Wooden towers set to cut carbon footprint from future wind turbines
In Sweden, power utility major Vattenfall AB and laminated wood engineers Modvion AB have entered into collaboration on using wooden towers for onshore wind turbines, a venture expected to reduce carbon dioxide (CO2) emissions in the manufacturing of wind power by at least 25 percent. Vattenfall will be assessing Modvion's wooden tower for potential use in future wind farms.
Earlier this year Modvion erected Sweden’s first wooden wind power tower. The 30-metre high wooden tower is as strong as steel and was raised on the island of Björkö outside Gothenburg and is being used for research purposes.
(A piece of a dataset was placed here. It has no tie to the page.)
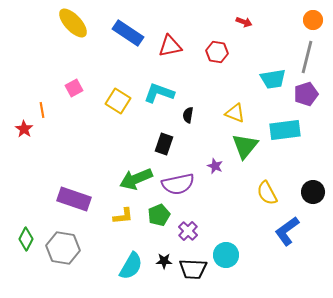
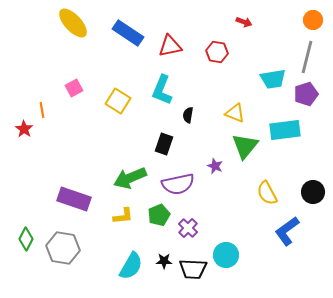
cyan L-shape: moved 3 px right, 3 px up; rotated 88 degrees counterclockwise
green arrow: moved 6 px left, 1 px up
purple cross: moved 3 px up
During their life cycles, Vattenfall’s wind turbines already have very low levels of climate-impacting emissions. We want to drive those levels down even further. We see that wooden towers can be part of our solution for decreasing our carbon dioxide footprint, which can complement the work we are already doing with fossil-free steel as an example, said Daniel Gustafsson, Vattenfall’s head of land-based wind power development in Sweden.
Emissions reduction and carbon storage
Approximately one-quarter of the climate impact that arises when manufacturing wind turbines comes from the tower, normally constructed of steel and sometimes concrete. Going forward, steel will continue to be used in many parts of the wind turbines, but wooden towers can become an important addition.
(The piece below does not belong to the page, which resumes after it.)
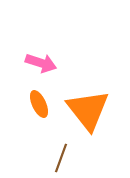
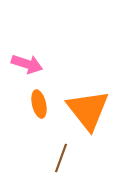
pink arrow: moved 14 px left, 1 px down
orange ellipse: rotated 12 degrees clockwise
By building towers of wood, the carbon dioxide (CO2) emissions caused by manufacturing can be radically reduced, while the CO2 absorbed by trees as they grow is also stored in the wooden towers. In addition, certified sustainable wood raw material is used, which means, among other things, that new trees are planted.
Vattenfall has solid experience in wind energy construction. By working together, we can hasten the development of the next generation of wind farms. With towers made of wood, wind power can potentially become fully climate neutral, said Otto Lundman, CEO of Modvion AB.
Modvion and Vattenfall have signed a Letter of Intent (LoI) to enter into a business development project for evaluating building technology and commercialization with the aim of supplying wooden towers to Vattenfall.
Vattenfall’s portfolio has the potential of approximately 5 GW for projects on land, under development, or in the process of being built on its various markets.
We see great benefits in building wooden towers, not only for the climate but also in lowering the cost of new, renewable electricity generation. We are determined to make fossil-free living happen within one generation and this may be a vital step along the way, said Daniel Gustafsson.